(Exercise details): Give every line of the listing word for word, beginning at the first and including the line with "Se ganhar, saiba" as the last.

(Information given):
-*-*-

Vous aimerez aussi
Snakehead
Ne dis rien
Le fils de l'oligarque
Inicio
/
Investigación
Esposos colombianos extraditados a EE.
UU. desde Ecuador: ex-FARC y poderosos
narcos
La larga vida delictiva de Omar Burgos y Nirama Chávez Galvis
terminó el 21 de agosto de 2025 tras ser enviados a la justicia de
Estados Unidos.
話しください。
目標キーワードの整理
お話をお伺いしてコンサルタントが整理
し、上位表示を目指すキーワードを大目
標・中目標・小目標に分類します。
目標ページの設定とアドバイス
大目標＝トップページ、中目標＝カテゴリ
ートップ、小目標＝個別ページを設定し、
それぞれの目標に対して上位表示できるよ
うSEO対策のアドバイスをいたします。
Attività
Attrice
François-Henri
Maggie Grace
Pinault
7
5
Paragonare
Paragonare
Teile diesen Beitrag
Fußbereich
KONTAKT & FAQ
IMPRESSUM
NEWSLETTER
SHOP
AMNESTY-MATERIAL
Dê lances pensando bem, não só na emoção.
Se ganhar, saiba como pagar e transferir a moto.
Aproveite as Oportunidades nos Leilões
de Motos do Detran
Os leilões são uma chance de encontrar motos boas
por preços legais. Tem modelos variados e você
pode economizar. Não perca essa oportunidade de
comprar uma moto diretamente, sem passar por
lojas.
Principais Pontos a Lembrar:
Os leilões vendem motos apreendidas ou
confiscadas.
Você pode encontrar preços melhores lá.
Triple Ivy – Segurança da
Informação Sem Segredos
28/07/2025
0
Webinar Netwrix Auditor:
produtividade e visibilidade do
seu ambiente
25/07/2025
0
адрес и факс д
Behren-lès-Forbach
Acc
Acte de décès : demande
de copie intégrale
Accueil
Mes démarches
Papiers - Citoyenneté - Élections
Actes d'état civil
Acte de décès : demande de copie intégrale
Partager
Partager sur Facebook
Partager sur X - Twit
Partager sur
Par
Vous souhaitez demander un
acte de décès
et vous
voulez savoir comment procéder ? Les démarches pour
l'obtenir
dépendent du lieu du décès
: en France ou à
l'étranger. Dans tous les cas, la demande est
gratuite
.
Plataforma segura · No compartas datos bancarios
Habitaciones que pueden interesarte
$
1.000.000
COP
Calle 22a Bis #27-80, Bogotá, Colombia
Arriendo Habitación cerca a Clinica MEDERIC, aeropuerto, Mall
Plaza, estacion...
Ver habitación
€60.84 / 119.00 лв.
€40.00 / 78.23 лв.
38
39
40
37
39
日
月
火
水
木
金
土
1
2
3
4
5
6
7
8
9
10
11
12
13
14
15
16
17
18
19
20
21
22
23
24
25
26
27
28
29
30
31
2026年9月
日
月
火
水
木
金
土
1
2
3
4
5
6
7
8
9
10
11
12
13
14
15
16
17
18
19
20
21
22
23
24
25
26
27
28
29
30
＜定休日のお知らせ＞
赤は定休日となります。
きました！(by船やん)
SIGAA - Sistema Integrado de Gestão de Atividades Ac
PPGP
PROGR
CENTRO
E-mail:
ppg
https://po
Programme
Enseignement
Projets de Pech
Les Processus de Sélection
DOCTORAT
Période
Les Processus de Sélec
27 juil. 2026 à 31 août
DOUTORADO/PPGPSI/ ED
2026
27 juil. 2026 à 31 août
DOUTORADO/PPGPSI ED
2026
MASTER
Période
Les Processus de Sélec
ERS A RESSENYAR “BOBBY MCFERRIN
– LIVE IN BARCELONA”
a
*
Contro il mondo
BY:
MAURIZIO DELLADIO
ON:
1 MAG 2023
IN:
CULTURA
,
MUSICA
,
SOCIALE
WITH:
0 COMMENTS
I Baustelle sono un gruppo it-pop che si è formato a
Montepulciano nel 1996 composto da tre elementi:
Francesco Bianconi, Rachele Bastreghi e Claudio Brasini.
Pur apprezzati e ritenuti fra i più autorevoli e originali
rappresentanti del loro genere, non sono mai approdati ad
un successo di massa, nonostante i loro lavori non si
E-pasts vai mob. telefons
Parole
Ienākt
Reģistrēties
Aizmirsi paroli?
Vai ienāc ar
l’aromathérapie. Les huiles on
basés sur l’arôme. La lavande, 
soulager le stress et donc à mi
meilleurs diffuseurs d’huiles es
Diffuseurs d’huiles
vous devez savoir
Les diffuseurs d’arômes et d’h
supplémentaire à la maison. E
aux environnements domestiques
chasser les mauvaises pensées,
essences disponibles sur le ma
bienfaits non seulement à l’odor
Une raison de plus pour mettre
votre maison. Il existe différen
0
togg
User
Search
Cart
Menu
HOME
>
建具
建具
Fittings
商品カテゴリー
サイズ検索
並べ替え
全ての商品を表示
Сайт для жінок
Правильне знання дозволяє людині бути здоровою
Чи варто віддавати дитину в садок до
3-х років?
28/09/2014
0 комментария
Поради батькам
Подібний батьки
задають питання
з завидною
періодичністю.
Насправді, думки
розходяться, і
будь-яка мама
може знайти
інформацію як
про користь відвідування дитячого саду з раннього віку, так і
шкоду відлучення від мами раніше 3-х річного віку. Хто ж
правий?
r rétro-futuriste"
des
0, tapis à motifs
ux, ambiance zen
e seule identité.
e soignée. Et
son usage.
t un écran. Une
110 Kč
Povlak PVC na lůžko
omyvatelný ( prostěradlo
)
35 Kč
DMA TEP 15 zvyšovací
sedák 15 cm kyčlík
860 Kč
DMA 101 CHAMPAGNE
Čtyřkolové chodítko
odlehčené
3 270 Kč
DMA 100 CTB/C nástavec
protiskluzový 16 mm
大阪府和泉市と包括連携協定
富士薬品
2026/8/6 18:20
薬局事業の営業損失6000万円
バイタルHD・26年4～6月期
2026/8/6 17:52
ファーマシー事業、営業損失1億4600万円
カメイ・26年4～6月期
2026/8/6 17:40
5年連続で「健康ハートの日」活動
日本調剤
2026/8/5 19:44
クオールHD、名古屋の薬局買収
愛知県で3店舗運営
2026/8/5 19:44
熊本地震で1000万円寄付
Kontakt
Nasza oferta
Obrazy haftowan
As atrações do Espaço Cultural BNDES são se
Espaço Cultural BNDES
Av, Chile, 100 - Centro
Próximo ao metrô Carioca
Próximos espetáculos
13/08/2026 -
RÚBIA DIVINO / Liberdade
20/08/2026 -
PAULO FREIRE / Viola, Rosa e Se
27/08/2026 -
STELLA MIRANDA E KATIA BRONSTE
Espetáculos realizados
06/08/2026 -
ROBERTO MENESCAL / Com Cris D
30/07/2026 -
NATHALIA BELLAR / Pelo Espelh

-*-*-

(Your solution):
Vous aimerez aussi
Snakehead
Ne dis rien
Le fils de l'oligarque
Inicio
/
Investigación
Esposos colombianos extraditados a EE.
UU. desde Ecuador: ex-FARC y poderosos
narcos
La larga vida delictiva de Omar Burgos y Nirama Chávez Galvis
terminó el 21 de agosto de 2025 tras ser enviados a la justicia de
Estados Unidos.
話しください。
目標キーワードの整理
お話をお伺いしてコンサルタントが整理
し、上位表示を目指すキーワードを大目
標・中目標・小目標に分類します。
目標ページの設定とアドバイス
大目標＝トップページ、中目標＝カテゴリ
ートップ、小目標＝個別ページを設定し、
それぞれの目標に対して上位表示できるよ
うSEO対策のアドバイスをいたします。
Attività
Attrice
François-Henri
Maggie Grace
Pinault
7
5
Paragonare
Paragonare
Teile diesen Beitrag
Fußbereich
KONTAKT & FAQ
IMPRESSUM
NEWSLETTER
SHOP
AMNESTY-MATERIAL
Dê lances pensando bem, não só na emoção.
Se ganhar, saiba como pagar e transferir a moto.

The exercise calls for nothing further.